*Directions for this task*. Turn the listing below, from its start through the line that contains "family: Sarraceniaceae", into a JSON list of strings with one string per line and blank lines left out.

Dataset records:
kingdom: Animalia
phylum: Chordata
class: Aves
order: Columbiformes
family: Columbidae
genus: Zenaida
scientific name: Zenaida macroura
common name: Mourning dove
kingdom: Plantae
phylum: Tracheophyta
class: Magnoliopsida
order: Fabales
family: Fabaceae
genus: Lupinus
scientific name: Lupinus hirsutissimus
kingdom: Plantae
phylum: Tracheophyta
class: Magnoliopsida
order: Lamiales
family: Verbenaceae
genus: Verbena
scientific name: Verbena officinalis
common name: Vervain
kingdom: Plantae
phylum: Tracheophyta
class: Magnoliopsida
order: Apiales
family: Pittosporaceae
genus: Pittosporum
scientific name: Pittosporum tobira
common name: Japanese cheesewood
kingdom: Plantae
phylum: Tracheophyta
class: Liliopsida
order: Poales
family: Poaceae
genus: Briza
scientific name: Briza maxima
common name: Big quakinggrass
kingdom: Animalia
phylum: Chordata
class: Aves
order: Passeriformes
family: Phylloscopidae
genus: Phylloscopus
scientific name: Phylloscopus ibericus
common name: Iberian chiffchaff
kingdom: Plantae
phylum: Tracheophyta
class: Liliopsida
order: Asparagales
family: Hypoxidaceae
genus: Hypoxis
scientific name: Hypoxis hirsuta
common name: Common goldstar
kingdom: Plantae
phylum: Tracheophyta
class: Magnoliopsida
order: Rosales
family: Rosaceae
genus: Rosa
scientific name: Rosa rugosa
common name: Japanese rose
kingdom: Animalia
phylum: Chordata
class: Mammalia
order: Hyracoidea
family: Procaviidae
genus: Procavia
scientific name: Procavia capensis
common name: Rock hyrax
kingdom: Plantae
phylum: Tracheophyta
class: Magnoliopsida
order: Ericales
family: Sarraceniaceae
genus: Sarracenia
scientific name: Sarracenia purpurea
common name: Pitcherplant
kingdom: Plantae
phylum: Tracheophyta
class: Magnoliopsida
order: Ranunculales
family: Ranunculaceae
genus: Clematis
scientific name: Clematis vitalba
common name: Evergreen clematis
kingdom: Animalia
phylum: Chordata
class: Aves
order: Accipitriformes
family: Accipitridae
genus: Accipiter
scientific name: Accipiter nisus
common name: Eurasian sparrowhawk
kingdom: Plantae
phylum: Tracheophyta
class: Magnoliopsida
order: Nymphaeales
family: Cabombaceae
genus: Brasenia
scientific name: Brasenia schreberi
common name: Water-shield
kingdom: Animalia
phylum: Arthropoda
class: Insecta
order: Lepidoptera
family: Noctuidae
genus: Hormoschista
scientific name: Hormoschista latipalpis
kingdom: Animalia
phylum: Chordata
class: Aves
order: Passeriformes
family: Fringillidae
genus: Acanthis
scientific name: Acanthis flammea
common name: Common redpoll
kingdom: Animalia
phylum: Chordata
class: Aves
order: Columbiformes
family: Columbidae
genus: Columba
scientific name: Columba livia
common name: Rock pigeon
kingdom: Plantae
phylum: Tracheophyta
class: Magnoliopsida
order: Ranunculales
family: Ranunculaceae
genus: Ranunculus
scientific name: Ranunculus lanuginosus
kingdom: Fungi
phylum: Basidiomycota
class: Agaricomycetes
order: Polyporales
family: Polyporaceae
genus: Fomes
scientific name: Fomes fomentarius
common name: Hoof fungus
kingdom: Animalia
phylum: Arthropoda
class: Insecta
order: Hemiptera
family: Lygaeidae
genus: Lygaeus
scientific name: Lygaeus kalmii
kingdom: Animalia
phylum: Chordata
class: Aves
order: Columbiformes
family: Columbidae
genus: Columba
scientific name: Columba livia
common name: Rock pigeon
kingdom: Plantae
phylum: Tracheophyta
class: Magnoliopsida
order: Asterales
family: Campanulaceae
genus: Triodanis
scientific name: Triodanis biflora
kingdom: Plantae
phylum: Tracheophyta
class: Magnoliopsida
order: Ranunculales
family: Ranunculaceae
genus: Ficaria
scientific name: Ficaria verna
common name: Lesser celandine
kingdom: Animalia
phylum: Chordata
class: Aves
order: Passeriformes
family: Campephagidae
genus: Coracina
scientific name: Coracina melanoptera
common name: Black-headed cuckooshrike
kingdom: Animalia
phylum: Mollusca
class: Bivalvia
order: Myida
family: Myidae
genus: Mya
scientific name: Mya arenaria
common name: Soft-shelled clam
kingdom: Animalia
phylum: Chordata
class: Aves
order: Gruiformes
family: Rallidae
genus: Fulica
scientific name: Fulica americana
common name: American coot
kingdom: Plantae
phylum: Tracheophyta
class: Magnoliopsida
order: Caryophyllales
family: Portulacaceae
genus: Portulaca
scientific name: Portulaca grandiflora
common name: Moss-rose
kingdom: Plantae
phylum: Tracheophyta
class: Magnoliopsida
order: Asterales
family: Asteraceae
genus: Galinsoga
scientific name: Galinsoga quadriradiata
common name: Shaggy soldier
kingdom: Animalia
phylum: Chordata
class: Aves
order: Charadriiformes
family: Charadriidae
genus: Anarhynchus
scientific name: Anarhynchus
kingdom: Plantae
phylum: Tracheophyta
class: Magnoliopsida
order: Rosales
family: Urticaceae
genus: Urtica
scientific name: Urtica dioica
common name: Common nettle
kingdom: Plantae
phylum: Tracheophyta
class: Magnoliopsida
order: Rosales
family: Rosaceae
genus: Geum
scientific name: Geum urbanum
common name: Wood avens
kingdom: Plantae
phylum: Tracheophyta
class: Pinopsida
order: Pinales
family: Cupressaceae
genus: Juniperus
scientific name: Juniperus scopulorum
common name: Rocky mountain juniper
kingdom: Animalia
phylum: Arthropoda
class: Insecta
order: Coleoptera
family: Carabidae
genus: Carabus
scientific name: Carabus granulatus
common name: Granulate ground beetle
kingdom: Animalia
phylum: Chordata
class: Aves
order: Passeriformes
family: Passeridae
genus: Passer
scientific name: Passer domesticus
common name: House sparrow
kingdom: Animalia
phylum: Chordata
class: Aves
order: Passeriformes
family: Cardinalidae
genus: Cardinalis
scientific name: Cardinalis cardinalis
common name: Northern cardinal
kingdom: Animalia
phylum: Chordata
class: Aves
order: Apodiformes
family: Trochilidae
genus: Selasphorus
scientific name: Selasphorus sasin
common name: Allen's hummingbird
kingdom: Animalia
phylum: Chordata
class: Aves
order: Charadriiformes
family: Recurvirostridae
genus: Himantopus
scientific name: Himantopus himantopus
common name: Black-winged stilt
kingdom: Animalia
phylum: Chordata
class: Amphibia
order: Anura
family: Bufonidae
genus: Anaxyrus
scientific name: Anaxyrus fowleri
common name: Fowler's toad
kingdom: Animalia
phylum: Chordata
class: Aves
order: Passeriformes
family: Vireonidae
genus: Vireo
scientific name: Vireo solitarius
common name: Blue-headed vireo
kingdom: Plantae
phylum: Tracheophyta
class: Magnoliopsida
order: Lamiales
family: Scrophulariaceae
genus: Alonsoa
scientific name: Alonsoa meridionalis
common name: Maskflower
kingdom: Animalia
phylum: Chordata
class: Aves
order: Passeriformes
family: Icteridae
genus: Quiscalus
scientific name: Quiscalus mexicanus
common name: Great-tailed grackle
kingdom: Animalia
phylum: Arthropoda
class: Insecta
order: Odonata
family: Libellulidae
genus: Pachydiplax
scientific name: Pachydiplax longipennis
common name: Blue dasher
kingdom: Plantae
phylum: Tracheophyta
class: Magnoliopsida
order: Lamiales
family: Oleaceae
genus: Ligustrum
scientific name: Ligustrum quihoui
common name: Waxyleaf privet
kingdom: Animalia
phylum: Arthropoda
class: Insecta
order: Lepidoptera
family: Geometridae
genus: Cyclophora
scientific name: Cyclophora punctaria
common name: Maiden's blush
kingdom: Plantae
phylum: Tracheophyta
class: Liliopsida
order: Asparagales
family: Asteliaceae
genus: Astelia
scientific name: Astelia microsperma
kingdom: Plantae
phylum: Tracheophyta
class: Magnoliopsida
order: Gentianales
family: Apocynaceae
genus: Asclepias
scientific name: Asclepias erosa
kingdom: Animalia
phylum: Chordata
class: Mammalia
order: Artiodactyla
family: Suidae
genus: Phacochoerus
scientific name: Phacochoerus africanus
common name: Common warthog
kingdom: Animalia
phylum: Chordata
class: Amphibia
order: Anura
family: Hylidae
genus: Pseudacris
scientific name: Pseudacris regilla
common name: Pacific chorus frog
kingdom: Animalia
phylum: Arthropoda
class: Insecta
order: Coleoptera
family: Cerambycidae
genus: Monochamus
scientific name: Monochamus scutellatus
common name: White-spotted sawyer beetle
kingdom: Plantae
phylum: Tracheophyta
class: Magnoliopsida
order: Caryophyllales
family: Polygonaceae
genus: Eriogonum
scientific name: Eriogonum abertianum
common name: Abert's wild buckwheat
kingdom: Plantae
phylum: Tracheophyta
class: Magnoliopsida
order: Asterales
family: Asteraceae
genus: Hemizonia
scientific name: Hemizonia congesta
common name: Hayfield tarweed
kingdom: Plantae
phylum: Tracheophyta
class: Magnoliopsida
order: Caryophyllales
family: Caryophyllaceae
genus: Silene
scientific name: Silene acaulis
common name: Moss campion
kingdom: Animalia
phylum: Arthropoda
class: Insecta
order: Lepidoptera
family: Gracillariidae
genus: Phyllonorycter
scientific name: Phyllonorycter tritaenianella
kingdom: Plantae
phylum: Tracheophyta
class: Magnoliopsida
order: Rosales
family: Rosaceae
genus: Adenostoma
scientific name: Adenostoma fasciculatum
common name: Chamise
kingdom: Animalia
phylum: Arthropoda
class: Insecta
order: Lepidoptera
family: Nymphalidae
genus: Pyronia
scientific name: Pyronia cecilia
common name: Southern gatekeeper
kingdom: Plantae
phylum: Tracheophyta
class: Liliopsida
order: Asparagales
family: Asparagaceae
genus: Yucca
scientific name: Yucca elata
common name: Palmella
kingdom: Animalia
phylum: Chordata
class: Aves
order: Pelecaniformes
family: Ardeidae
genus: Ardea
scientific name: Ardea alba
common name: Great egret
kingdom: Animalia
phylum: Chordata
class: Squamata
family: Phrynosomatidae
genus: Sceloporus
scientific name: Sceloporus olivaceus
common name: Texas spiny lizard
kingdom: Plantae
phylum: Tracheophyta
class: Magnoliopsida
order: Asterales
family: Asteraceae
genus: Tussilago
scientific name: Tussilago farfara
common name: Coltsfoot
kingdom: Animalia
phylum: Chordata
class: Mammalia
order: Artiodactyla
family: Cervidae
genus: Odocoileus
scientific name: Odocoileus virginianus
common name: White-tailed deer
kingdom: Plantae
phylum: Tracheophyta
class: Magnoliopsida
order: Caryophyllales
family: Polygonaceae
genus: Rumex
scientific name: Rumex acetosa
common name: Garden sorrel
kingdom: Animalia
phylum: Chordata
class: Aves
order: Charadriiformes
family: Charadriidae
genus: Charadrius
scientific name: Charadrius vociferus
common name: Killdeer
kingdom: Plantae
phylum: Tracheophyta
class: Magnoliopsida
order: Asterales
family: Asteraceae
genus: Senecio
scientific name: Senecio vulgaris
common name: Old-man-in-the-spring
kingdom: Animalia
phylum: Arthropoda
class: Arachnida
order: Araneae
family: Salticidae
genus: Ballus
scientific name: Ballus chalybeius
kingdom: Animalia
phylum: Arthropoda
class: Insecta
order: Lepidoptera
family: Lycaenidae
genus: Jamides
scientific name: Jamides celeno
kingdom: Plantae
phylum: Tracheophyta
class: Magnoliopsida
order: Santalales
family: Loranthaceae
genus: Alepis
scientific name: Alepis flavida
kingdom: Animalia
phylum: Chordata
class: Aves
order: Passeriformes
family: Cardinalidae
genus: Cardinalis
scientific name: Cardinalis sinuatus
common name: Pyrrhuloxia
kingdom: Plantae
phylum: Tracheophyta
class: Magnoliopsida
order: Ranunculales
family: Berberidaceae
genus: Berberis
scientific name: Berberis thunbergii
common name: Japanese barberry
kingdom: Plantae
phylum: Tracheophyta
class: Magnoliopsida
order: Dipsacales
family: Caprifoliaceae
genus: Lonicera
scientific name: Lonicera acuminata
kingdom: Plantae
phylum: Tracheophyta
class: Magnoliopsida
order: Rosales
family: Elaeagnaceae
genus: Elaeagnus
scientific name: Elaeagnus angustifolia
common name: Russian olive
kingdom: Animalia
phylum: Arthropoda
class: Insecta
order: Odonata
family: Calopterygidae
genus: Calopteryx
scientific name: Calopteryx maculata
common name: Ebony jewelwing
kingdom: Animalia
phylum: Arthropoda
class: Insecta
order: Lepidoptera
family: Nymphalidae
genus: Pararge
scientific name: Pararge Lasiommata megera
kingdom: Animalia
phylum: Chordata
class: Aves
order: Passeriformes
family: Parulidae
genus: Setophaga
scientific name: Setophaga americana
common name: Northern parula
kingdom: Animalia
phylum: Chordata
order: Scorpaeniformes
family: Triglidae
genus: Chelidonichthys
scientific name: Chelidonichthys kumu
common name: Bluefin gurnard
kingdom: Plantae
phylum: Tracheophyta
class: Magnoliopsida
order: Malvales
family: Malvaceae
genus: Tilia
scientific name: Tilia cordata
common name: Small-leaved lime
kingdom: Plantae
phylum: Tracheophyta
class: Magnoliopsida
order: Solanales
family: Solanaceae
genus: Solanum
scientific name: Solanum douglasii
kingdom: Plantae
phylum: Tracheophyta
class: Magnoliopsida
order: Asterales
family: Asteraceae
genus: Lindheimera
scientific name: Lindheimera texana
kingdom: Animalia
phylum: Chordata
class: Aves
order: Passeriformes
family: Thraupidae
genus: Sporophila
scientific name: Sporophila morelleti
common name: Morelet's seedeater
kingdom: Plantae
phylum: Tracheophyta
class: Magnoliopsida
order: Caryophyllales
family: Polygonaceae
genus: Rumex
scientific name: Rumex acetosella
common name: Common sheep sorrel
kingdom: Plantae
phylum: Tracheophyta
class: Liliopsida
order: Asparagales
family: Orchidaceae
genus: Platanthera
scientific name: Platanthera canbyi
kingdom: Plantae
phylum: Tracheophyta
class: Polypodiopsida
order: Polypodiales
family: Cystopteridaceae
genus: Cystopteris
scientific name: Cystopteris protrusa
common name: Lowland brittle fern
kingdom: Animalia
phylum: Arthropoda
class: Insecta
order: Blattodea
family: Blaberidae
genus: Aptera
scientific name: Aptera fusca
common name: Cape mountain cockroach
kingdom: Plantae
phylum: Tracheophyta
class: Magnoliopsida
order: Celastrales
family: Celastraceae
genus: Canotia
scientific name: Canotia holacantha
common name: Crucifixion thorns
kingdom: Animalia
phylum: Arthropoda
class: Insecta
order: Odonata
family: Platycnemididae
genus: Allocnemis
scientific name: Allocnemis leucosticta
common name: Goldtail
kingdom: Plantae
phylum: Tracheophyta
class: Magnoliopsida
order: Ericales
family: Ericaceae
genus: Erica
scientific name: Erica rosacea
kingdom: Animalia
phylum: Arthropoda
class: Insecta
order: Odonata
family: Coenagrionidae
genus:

*Worked answer*.
[
  "kingdom: Animalia",
  "phylum: Chordata",
  "class: Aves",
  "order: Columbiformes",
  "family: Columbidae",
  "genus: Zenaida",
  "scientific name: Zenaida macroura",
  "common name: Mourning dove",
  "kingdom: Plantae",
  "phylum: Tracheophyta",
  "class: Magnoliopsida",
  "order: Fabales",
  "family: Fabaceae",
  "genus: Lupinus",
  "scientific name: Lupinus hirsutissimus",
  "kingdom: Plantae",
  "phylum: Tracheophyta",
  "class: Magnoliopsida",
  "order: Lamiales",
  "family: Verbenaceae",
  "genus: Verbena",
  "scientific name: Verbena officinalis",
  "common name: Vervain",
  "kingdom: Plantae",
  "phylum: Tracheophyta",
  "class: Magnoliopsida",
  "order: Apiales",
  "family: Pittosporaceae",
  "genus: Pittosporum",
  "scientific name: Pittosporum tobira",
  "common name: Japanese cheesewood",
  "kingdom: Plantae",
  "phylum: Tracheophyta",
  "class: Liliopsida",
  "order: Poales",
  "family: Poaceae",
  "genus: Briza",
  "scientific name: Briza maxima",
  "common name: Big quakinggrass",
  "kingdom: Animalia",
  "phylum: Chordata",
  "class: Aves",
  "order: Passeriformes",
  "family: Phylloscopidae",
  "genus: Phylloscopus",
  "scientific name: Phylloscopus ibericus",
  "common name: Iberian chiffchaff",
  "kingdom: Plantae",
  "phylum: Tracheophyta",
  "class: Liliopsida",
  "order: Asparagales",
  "family: Hypoxidaceae",
  "genus: Hypoxis",
  "scientific name: Hypoxis hirsuta",
  "common name: Common goldstar",
  "kingdom: Plantae",
  "phylum: Tracheophyta",
  "class: Magnoliopsida",
  "order: Rosales",
  "family: Rosaceae",
  "genus: Rosa",
  "scientific name: Rosa rugosa",
  "common name: Japanese rose",
  "kingdom: Animalia",
  "phylum: Chordata",
  "class: Mammalia",
  "order: Hyracoidea",
  "family: Procaviidae",
  "genus: Procavia",
  "scientific name: Procavia capensis",
  "common name: Rock hyrax",
  "kingdom: Plantae",
  "phylum: Tracheophyta",
  "class: Magnoliopsida",
  "order: Ericales",
  "family: Sarraceniaceae"
]